### DATASET RECORDS
---

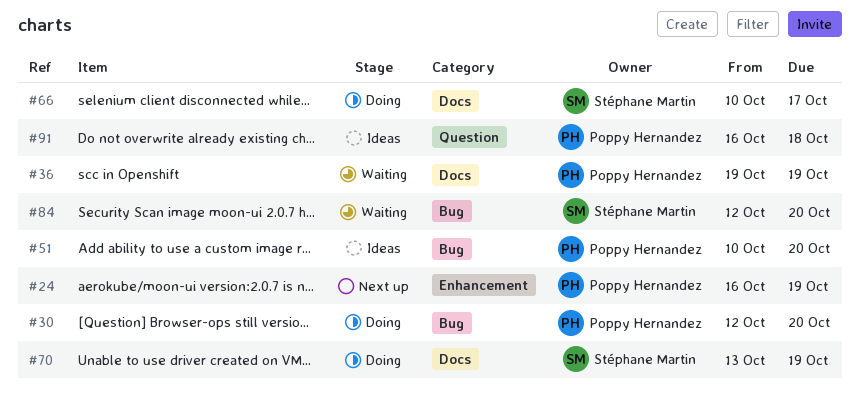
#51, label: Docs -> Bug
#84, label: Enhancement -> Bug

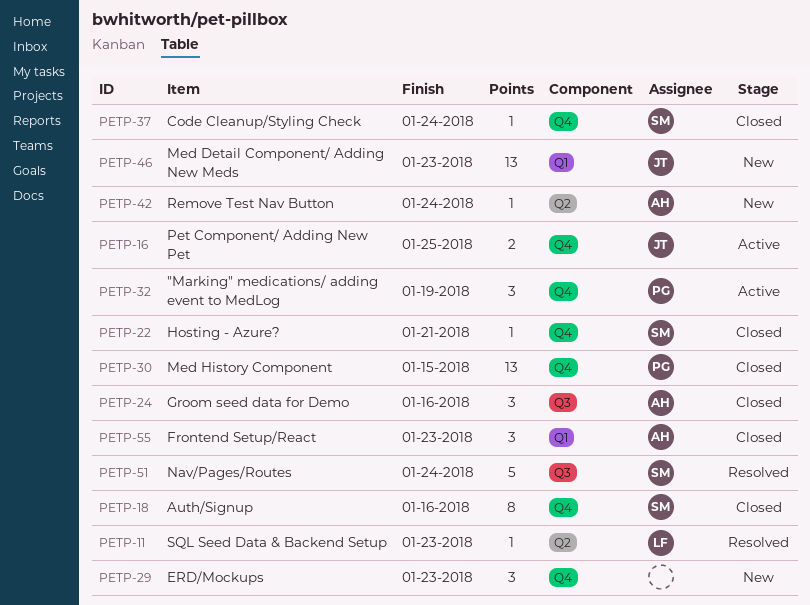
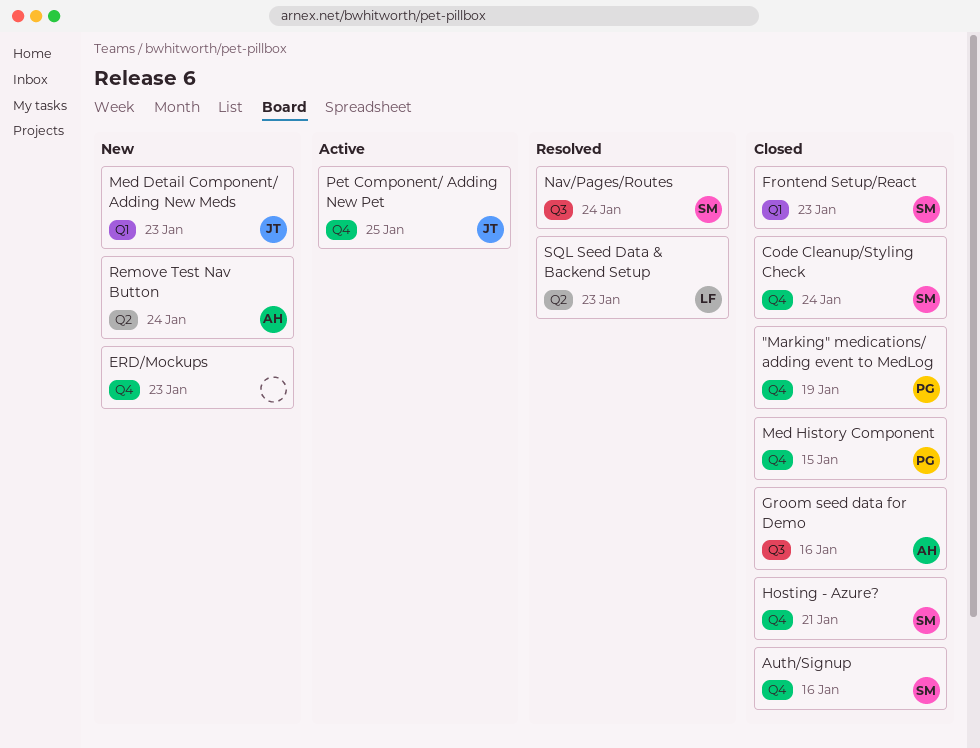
"Marking" medications/ adding event to MedLog, status: Active -> Closed
Frontend Setup/React, owner: AH -> SM

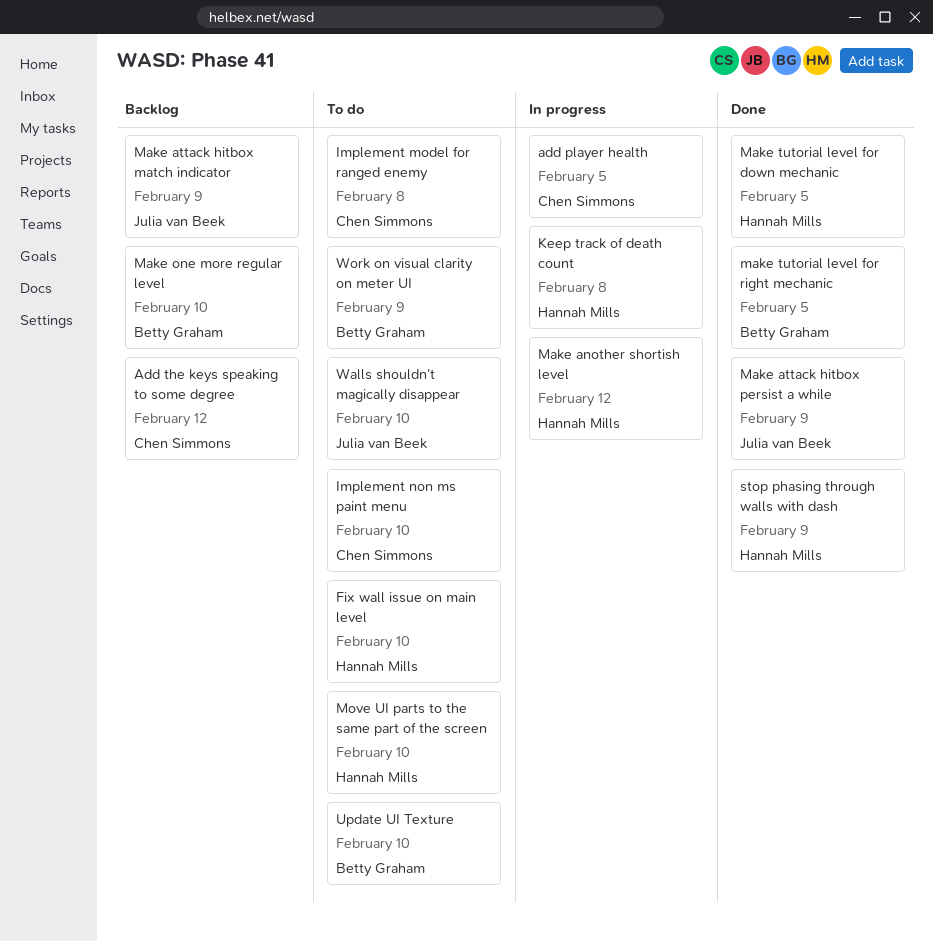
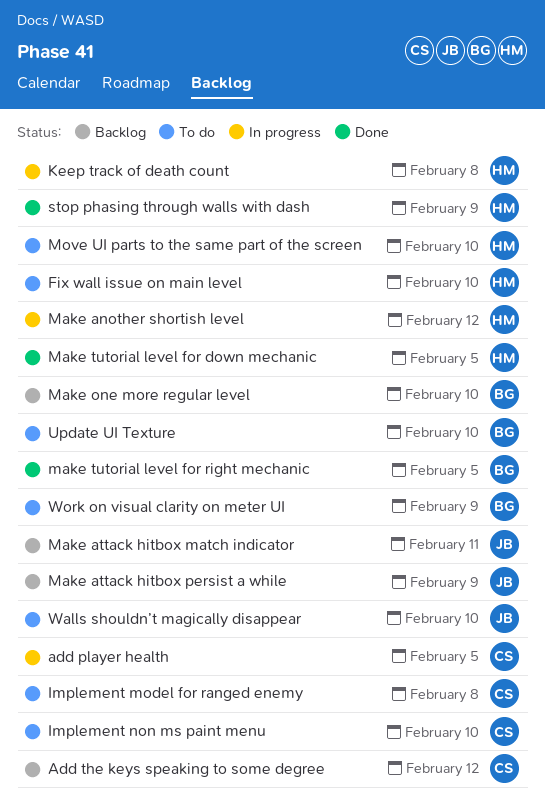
Make attack hitbox match indicator, due: Feb 9 -> Feb 11
Make attack hitbox persist a while, status: Done -> Backlog

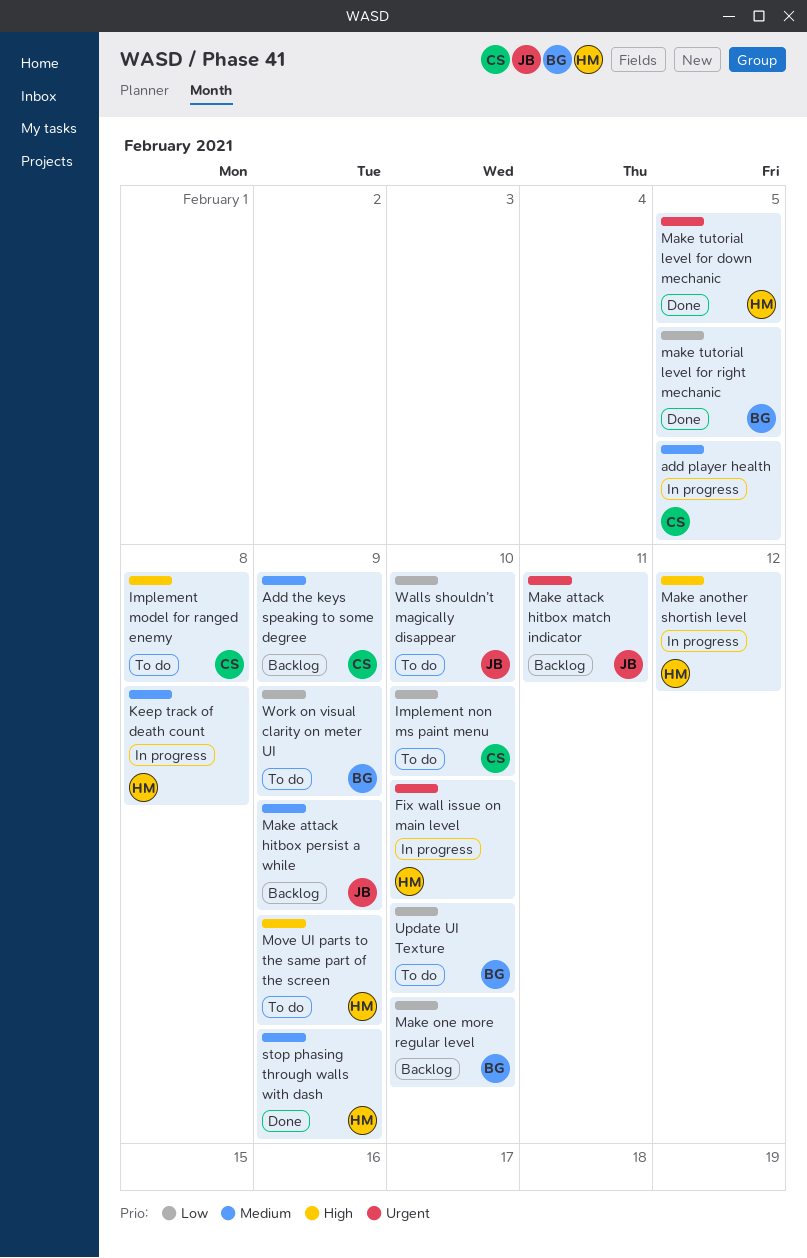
Add the keys speaking to some degree, due: Feb 12 -> Feb 9
Fix wall issue on main level, status: To do -> In progress
Move UI parts to the same part of the screen, due: Feb 10 -> Feb 9

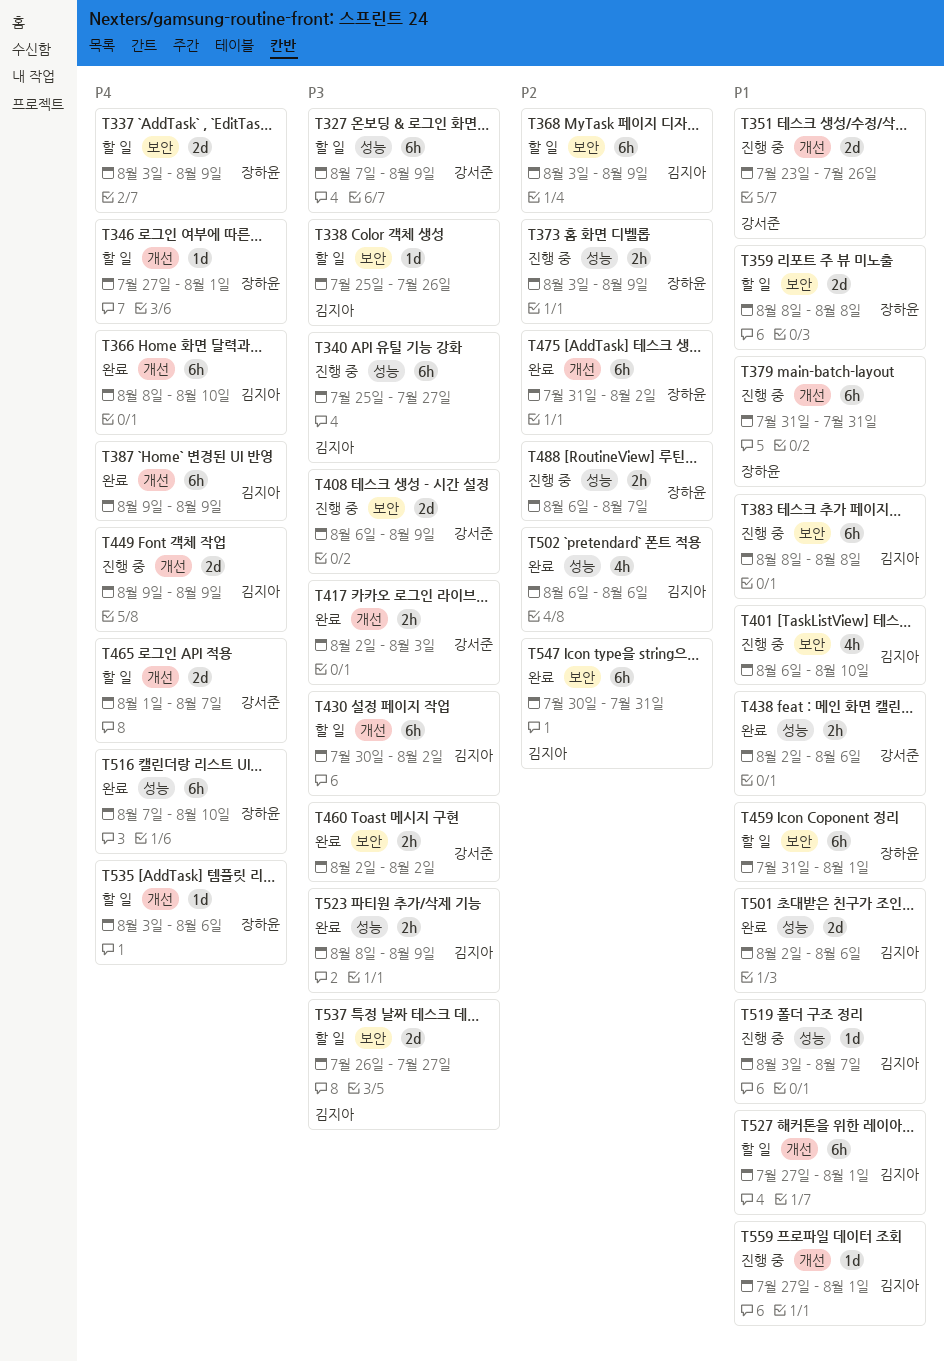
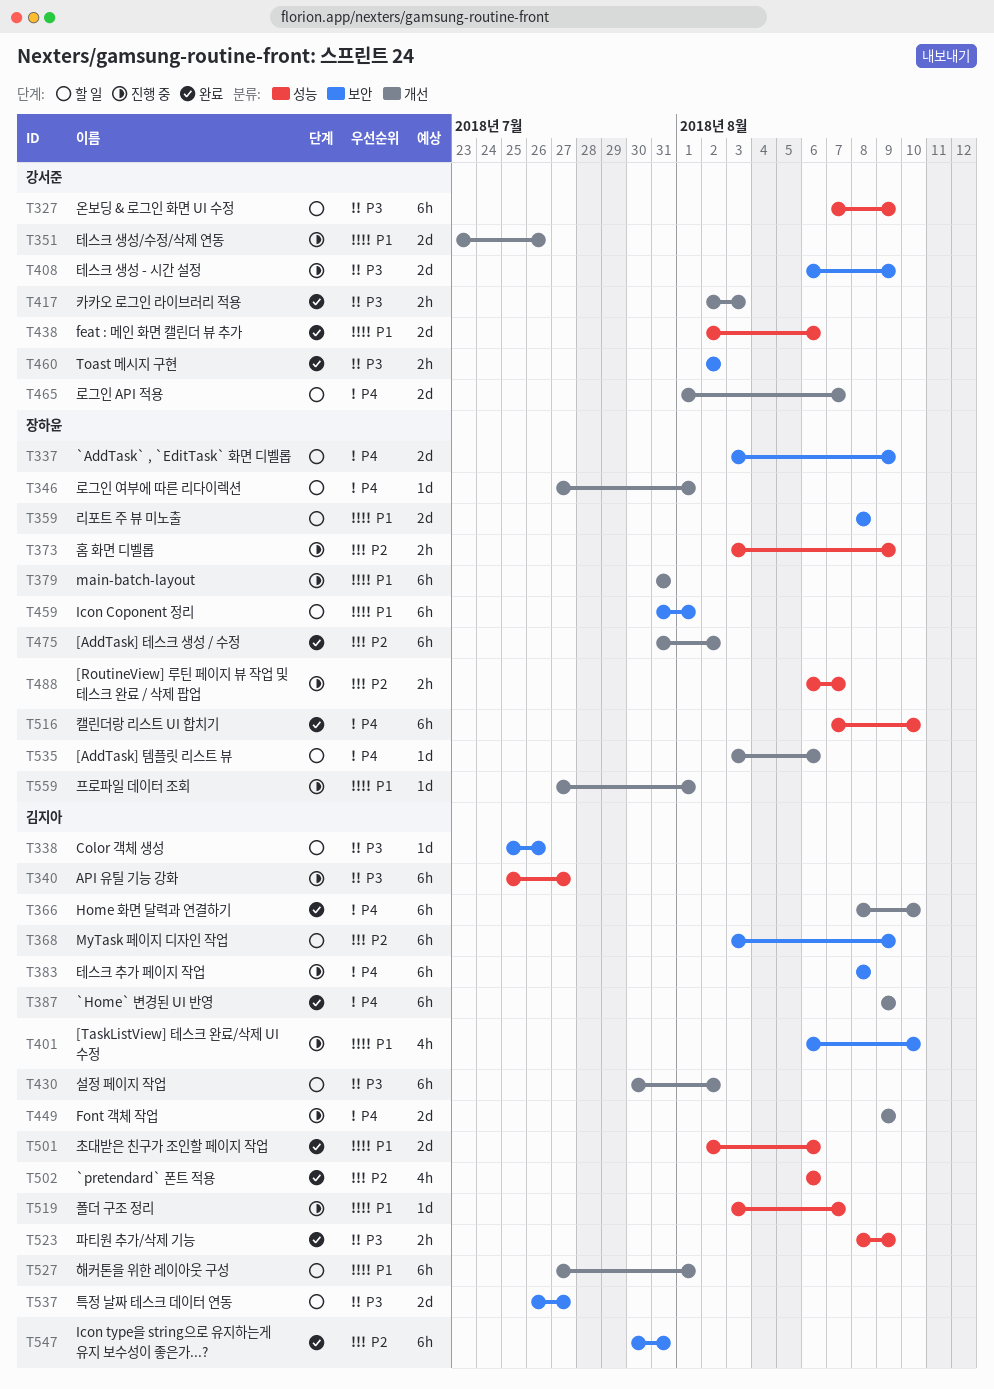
T383, priority: P1 -> P4
T438, estimate: 2h -> 2d
T559, owner: 김지아 -> 장하윤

---

### ASSIGNMENT
Your answer should be the lines from the opening of the records through the line with "Make attack hitbox match", both ends retyped exactly and pictures left out.

### OUTPUT OF THE EXERCISE
#51, label: Docs -> Bug
#84, label: Enhancement -> Bug

"Marking" medications/ adding event to MedLog, status: Active -> Closed
Frontend Setup/React, owner: AH -> SM

Make attack hitbox match indicator, due: Feb 9 -> Feb 11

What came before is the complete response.